3.     Bonim Be’yachad: Building Together in Union Beach. Ten Israelis from our Negev partnerships of Arad, Erez, Merchavim, and Ofakim joined 12 Americans, 5 from our community. Their task was something that was never done before. It was not about one side answering the needs of the other. Together they helped rebuild a home that was totally destroyed by Hurricane Sandy, but they also collectively built for themselves a united Jewish community.

 

They spent five intensive days together in Union Beach, where our Federation is taking the lead, in supporting, volunteering, and helping the devastated town to recover. The Bonim Be’yachad group, spiritually led by Rabbi Joel Soffin, proved to the world that when the Jewish values of tikkun olam (repairing the world), arvut hadadit (mutual responsibility), and amiyut yehudit (Jewish Peoplehood), are combined, no one can remain unmoved. This is the new paradigm of Israel-Diaspora relationships.  

 

4.     The arrival of the Rishonim. The rishonim (youth emissaries) of Greater MetroWest are five Israeli youngsters, 18 years old, who just finished high school.
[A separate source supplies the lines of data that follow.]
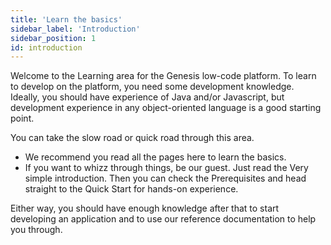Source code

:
 ```yaml
---
title: 'Learn the basics'
sidebar_label: 'Introduction'
sidebar_position: 1
id: introduction
---
```


Welcome to the Learning area for the Genesis low-code platform.
To learn to develop on the platform, you need some development knowledge. Ideally, you should have experience of Java and/or Javascript, but development experience in any object-oriented language is a good starting point.

You can take the slow road or quick road through this area.

-	We recommend you read all the pages here to learn the basics.
-	If you want to whizz through things, be our guest. Just read the Very simple introduction. Then you can check the Prerequisites and head straight to the Quick Start for hands-on experience. 

Either way, you should have enough knowledge after that to start developing an application and to use our reference documentation to help you through.
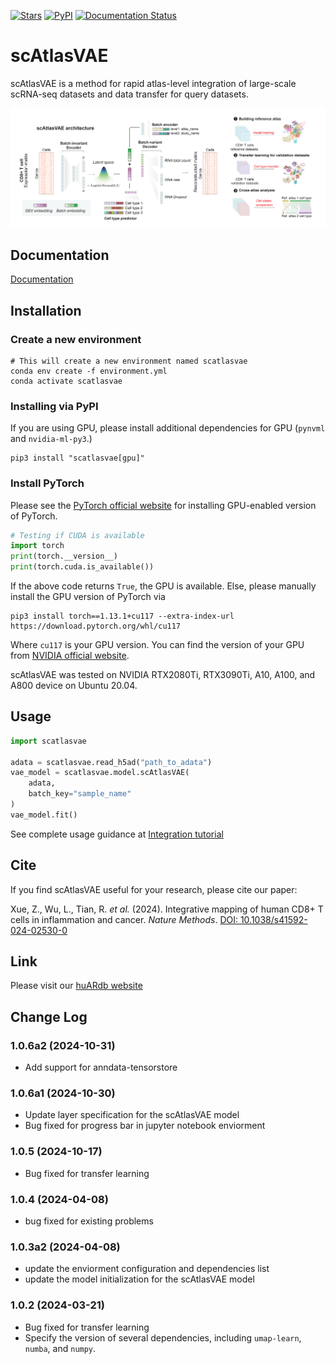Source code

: [![Stars](https://img.shields.io/github/stars/WanluLiuLab/scAtlasVAE?style=flat&logo=GitHub&color=blue)](https://github.com/WanluLiuLab/scAtlasVAE/stargazers)
[![PyPI](https://img.shields.io/pypi/v/scatlasvae?logo=PyPI)](https://pypi.org/project/rapids-singlecell)
[![Documentation Status](https://readthedocs.org/projects/scatlasvae/badge/?version=latest)](https://scatlasvae.readthedocs.io?badge=latest)

# scAtlasVAE

scAtlasVAE is a method for rapid atlas-level integration of large-scale scRNA-seq datasets and data transfer for query datasets. 

<img src="./docs/source/_static/imgs/scAtlasVAE.png" alt="TCRDeepInsight" style="zoom:150%;" />


## Documentation

[Documentation](https://scatlasvae.readthedocs.io/en/latest/)

## Installation

### Create a new environment

```shell
# This will create a new environment named scatlasvae
conda env create -f environment.yml 
conda activate scatlasvae
```

### Installing via PyPI

If you are using GPU, please install additional dependencies for GPU (`pynvml` and `nvidia-ml-py3`.)
```shell
pip3 install "scatlasvae[gpu]"
```



### Install PyTorch 

Please see the [PyTorch official website](https://pytorch.org/) for installing GPU-enabled version of PyTorch.

```python
# Testing if CUDA is available
import torch
print(torch.__version__)
print(torch.cuda.is_available())
```

If the above code returns `True`, the GPU is available.
Else, please manually install the GPU version of PyTorch via
```shell
pip3 install torch==1.13.1+cu117 --extra-index-url https://download.pytorch.org/whl/cu117
```
Where `cu117` is your GPU version. You can find the version of your GPU from [NVIDIA official website](https://developer.nvidia.com/cuda-gpus).


scAtlasVAE was tested on NVIDIA RTX2080Ti, RTX3090Ti, A10, A100, and A800 device on Ubuntu 20.04.

## Usage

```python
import scatlasvae

adata = scatlasvae.read_h5ad("path_to_adata")
vae_model = scatlasvae.model.scAtlasVAE(
    adata,
    batch_key="sample_name"
)
vae_model.fit()
```

See complete usage guidance at [Integration tutorial](https://scatlasvae.readthedocs.io/en/latest/gex_integration.html)

## Cite

If you find scAtlasVAE useful for your research, please cite our paper:

Xue, Z., Wu, L., Tian, R. *et al.* (2024). Integrative mapping of human CD8+ T cells in inflammation and cancer. *Nature Methods*. [DOI: 10.1038/s41592-024-02530-0](https://doi.org/10.1038/s41592-024-02530-0)

## Link

Please visit our <a href='https://huarc.net/v2/atlas/'>huARdb website</a>

## Change Log

### 1.0.6a2 (2024-10-31)

- Add support for anndata-tensorstore

### 1.0.6a1 (2024-10-30)

- Update layer specification for the scAtlasVAE model
- Bug fixed for progress bar in jupyter notebook enviorment

### 1.0.5 (2024-10-17)

- Bug fixed for transfer learning

### 1.0.4 (2024-04-08)

- bug fixed for existing problems

### 1.0.3a2 (2024-04-08)

- update the enviorment configuration and dependencies list
- update the model initialization for the scAtlasVAE model

### 1.0.2 (2024-03-21)

- Bug fixed for transfer learning
- Specify the version of several dependencies, including `umap-learn`, `numba`, and `numpy`.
They have decided to postpone their army service for a year, start their professional life a bit later, and dedicate the next 12 months to the Jewish people as a “year of service.”

 

Recruited from our seven partnership communities, they were carefully screened, trained, and prepared for their mission in New Jersey. From the minute they landed, their vitality, their leadership, and energy filled the air and energized others. They are going to be involved in 24 synagogues, schools, and agencies across our community, influence hundreds of kids, and be role models for so many. The rishonim are the real living bridge between our global Jewish communities.

 

So in the spirit of the New Year: May we all identify and taste these or any other “energy bars” and together take our community to new beginnings and new heights.

 

Shana Tova U’metukah and Gmar Hatima Tova.